In the context of what’s written, it should mean the amount of time between when the CPU can start the process of handling one instruction and when it can do the same for the one that follows. If that explanation sounds vague, the reason is that it’s going to vary a lot by architecture.
Say you have some instructions to run on a fictional CPU with numbered registers where fetch and decode (F&D) always takes three units of time and execution takes ten:
ADD R1, R2 ; R1 ← R1 + R2
LOAD R3, 0 ; R3 ← 0
LSR R4, 3 ; R4 ← R4 shifted 3 bits to the right
On a simplistic design that doesn’t parallelize anything, the total time to run this snippet of code is 39 units: 3+10 (F&D plus execute) for the ADD
, 3+10 for the LOAD
and 3+10 for the LSR
.
At some point, CPU designers noticed their chips had hardware that sat idle while instructions executed and figured out that nothing was stopping from from using it to execute later instructions that weren’t dependent on the outcome of those that came before. In the example above, none of the instructions have anything in common with the others. All of the registers involved are unique, as are what the instructions do. (For the sake of simplicity, let’s say ADD
, LOAD
and LSR
all use different hardware to execute.) This means they can all go through the execution phase in parallel without producing the wrong results.
Three instructions executing in perfect, not-of-this-world parallel would take a total of 13 units of time, a 66% time savings over the non-parallelized CPU. That’s quite an improvement until the real world intrudes and you realize that you can’t do all of the F&D phase in parallel because you’d have no idea if the LOAD
instruction is going to use the same registers as the ADD
above it. To prevent that, F&D must be done serially. Once you’ve determined that it doesn’t depend on anything prior, you can send it off for execution and go F&D the next one.

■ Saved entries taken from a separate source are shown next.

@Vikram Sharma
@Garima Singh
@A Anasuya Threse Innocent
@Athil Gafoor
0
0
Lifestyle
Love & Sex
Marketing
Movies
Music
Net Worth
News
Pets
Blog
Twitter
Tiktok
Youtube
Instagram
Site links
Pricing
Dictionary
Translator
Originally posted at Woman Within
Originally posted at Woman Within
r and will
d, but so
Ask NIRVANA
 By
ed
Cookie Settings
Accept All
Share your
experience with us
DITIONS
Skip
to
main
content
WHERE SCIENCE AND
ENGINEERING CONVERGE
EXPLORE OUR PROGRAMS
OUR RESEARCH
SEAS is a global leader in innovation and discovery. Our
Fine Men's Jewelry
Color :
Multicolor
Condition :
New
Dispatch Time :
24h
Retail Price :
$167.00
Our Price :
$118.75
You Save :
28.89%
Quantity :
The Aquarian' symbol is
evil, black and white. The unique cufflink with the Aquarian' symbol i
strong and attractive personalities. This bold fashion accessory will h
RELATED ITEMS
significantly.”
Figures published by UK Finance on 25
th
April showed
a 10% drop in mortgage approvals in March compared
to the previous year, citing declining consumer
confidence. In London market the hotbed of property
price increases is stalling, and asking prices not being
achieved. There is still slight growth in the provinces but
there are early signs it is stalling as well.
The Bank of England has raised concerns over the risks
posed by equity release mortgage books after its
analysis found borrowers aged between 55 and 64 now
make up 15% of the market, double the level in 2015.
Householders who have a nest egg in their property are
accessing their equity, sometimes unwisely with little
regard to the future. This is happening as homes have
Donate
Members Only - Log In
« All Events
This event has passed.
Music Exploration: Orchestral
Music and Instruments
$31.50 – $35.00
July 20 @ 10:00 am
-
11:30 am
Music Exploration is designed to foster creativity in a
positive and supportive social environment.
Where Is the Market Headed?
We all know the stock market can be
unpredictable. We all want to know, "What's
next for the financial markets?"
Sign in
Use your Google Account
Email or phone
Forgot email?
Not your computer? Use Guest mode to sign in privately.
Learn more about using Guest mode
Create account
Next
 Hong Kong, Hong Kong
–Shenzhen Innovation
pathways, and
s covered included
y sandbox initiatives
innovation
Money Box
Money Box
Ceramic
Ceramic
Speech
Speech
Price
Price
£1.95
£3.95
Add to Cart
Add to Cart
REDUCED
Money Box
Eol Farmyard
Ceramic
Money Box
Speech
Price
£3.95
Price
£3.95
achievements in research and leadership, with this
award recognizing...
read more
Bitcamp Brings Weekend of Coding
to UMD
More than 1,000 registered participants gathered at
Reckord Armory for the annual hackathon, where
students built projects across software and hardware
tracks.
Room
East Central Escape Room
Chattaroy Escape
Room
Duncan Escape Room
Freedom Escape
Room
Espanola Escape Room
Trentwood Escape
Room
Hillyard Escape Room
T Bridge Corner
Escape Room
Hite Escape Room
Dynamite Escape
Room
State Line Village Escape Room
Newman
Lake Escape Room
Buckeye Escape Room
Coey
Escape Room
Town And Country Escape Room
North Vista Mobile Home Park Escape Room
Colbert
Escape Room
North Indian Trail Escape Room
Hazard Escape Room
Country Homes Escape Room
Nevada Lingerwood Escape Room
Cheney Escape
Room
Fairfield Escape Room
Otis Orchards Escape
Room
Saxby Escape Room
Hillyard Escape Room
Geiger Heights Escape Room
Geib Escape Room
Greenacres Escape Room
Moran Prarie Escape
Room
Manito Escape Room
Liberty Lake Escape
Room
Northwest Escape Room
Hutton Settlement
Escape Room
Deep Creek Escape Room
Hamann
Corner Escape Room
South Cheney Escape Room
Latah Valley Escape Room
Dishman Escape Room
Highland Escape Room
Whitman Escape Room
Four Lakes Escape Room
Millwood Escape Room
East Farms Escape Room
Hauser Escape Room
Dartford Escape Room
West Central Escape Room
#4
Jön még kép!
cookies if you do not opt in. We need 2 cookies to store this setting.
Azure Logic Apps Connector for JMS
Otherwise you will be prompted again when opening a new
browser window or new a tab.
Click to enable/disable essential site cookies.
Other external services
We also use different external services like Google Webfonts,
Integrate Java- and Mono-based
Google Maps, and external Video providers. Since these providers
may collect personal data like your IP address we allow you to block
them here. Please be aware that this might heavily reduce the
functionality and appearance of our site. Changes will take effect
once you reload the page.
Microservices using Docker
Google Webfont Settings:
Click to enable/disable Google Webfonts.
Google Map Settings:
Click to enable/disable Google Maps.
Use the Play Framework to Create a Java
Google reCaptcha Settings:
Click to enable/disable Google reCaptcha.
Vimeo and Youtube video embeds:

The first instruction takes three units for F&D and then is sent somewhere else in the processor to be executed. Then the second F&D can go ahead for another three time units and then the third for the same. At that point, we’ve spent nine units of time on F&D. Because the third instruction was the last to be decoded, we have to wait another ten units after that for it to execute. That means the last instruction will finish executing 19 time units after F&D starts on the first one. That’s still a not-too-shabby savings of 51% over doing everything serially.
When you’re able to execute a lot of instructions in parallel, how long the instructions take to execute becomes a bit less relevant than how long it takes to start (issue) them. Start time has become more critical because every unit of time spent evaluating whether or not an instruction can be executed is time the execution hardware won’t be busy. If the designers of our fictitious CPU find a way to cut a time unit out of that phase, the total time for the three instructions in the example drops from 19 to 16, which is nothing to sneeze at. Chop out one more and you’re down to 13.
Does “execute an instruction” mean only step 6 in the fetch-decode-execute cycle ?
For the purposes of this discussion, it would be reasonable to say it means using the hardware in the CPU to carry out the instruction’s wishes.